» **REQUIREMENT**
Return all the lines below in which the string "Conflicts" appears.

++++ EXERCISE INPUT

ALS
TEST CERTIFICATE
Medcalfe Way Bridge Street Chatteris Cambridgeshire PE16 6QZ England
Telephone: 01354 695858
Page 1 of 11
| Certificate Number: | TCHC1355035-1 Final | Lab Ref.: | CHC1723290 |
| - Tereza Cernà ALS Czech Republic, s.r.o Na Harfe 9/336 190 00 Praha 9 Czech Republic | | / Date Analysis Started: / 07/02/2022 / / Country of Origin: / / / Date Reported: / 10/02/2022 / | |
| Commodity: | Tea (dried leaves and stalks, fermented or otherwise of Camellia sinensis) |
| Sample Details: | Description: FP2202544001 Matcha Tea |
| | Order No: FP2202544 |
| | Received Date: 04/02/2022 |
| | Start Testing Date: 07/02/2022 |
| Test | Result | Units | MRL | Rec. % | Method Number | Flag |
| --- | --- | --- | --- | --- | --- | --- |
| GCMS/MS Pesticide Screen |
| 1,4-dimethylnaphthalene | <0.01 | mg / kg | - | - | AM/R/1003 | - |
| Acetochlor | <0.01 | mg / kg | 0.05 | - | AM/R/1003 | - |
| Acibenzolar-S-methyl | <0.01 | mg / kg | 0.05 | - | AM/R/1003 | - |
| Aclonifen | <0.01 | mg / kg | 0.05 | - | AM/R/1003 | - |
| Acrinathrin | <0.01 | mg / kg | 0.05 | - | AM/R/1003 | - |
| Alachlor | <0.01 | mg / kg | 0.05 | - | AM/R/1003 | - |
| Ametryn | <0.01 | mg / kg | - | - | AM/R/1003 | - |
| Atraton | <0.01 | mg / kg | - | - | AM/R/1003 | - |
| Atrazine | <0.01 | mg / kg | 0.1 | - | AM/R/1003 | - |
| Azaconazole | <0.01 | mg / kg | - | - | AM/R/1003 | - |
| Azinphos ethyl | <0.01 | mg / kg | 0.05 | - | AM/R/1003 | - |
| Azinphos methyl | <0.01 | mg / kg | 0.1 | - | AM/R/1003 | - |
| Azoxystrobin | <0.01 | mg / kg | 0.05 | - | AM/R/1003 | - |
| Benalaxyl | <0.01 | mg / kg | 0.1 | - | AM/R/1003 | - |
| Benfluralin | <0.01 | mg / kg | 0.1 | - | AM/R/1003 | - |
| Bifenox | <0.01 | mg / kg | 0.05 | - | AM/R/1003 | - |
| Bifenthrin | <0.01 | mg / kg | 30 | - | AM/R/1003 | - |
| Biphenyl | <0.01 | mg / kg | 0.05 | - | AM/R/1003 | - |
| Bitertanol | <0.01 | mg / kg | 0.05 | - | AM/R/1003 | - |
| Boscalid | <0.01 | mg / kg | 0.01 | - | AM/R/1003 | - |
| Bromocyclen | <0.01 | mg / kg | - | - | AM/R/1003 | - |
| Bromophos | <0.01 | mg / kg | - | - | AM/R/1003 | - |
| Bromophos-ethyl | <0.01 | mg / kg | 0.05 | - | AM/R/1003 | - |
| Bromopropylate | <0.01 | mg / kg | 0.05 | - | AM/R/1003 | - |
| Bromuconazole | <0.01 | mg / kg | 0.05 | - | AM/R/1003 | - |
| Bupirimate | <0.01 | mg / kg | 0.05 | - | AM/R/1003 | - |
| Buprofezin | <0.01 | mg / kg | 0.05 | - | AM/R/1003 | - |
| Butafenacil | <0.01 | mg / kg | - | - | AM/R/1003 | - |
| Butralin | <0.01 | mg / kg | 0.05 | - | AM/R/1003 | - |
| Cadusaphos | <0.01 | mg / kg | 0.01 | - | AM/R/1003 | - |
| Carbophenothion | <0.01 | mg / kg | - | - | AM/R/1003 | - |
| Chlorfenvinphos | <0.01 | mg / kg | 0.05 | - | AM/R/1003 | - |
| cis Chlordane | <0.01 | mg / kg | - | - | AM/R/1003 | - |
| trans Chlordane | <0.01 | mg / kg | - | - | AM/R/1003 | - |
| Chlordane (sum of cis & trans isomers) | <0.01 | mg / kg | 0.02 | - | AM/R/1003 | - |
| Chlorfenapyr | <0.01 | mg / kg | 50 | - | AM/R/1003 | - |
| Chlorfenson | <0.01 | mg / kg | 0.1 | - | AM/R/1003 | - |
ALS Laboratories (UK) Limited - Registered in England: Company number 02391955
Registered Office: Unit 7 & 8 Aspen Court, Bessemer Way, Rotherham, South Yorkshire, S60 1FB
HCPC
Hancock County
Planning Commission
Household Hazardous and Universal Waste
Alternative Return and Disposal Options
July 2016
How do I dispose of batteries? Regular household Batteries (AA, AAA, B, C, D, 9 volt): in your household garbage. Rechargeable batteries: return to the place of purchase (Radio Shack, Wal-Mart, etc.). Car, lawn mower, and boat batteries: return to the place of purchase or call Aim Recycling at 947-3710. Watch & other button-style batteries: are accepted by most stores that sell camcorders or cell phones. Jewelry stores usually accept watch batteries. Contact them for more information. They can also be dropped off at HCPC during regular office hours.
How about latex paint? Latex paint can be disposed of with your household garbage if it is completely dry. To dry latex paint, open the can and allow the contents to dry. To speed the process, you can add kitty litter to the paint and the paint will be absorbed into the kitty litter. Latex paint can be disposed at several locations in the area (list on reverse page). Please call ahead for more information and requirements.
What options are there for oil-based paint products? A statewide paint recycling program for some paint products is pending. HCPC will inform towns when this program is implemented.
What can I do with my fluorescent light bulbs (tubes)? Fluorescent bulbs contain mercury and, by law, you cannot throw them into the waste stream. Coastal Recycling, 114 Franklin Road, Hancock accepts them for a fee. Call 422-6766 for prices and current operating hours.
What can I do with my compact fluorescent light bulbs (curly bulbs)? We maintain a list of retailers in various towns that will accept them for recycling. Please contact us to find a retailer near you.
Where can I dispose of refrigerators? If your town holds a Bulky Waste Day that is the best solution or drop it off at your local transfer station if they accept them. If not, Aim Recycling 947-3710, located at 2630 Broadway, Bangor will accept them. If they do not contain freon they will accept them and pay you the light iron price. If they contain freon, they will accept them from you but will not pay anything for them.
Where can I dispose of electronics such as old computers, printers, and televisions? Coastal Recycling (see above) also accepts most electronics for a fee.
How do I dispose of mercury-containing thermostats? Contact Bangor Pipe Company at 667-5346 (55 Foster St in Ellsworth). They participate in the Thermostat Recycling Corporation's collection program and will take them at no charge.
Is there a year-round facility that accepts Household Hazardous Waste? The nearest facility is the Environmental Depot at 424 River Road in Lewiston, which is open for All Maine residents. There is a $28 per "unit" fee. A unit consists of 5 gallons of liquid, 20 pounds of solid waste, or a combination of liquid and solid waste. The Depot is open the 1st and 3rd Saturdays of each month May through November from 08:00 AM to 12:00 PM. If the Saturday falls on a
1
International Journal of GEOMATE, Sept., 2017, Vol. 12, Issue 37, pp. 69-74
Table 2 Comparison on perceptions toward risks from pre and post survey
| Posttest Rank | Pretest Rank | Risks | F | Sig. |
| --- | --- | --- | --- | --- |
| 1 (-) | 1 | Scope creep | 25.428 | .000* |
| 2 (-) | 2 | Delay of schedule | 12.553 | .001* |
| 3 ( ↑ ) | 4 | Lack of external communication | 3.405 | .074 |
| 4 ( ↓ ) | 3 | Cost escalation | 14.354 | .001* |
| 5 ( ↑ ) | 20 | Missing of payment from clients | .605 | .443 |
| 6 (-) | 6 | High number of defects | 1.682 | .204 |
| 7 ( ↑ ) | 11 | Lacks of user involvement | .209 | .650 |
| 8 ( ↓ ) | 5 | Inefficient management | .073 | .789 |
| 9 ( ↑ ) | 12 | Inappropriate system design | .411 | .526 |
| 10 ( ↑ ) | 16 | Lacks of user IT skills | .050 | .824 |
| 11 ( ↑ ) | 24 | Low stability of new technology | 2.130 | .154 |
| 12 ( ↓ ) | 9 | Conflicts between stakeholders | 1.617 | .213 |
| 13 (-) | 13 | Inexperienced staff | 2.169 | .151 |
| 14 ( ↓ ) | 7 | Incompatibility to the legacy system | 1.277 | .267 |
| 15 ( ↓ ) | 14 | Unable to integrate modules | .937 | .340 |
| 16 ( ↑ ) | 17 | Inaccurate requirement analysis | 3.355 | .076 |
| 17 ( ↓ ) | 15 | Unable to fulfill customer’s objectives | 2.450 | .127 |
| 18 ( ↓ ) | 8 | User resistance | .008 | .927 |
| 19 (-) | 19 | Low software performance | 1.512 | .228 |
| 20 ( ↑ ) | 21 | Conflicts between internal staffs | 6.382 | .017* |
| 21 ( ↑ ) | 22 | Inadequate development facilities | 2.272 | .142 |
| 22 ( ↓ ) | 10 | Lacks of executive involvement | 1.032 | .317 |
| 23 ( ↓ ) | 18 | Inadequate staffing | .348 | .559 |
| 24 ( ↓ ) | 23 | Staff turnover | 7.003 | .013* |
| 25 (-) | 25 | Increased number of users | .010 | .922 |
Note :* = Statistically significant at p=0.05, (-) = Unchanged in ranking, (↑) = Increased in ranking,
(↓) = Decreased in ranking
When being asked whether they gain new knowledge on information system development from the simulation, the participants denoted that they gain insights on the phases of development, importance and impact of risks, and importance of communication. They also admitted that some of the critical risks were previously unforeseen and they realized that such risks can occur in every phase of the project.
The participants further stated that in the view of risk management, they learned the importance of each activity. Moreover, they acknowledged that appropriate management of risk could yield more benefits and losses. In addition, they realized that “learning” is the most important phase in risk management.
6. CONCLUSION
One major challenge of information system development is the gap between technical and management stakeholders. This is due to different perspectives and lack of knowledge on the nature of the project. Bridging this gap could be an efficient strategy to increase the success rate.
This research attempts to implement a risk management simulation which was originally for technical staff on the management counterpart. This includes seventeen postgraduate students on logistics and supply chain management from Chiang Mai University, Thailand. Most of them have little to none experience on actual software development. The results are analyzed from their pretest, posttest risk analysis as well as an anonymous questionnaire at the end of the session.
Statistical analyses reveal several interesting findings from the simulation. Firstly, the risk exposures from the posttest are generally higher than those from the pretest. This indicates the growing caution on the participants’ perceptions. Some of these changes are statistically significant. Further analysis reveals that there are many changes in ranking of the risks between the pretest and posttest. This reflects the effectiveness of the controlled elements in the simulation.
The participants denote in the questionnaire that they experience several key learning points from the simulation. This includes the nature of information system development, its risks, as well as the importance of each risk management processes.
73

++++++++

» **WRITTEN REPLY**
| 12 ( ↓ ) | 9 | Conflicts between stakeholders | 1.617 | .213 |
| 20 ( ↑ ) | 21 | Conflicts between internal staffs | 6.382 | .017* |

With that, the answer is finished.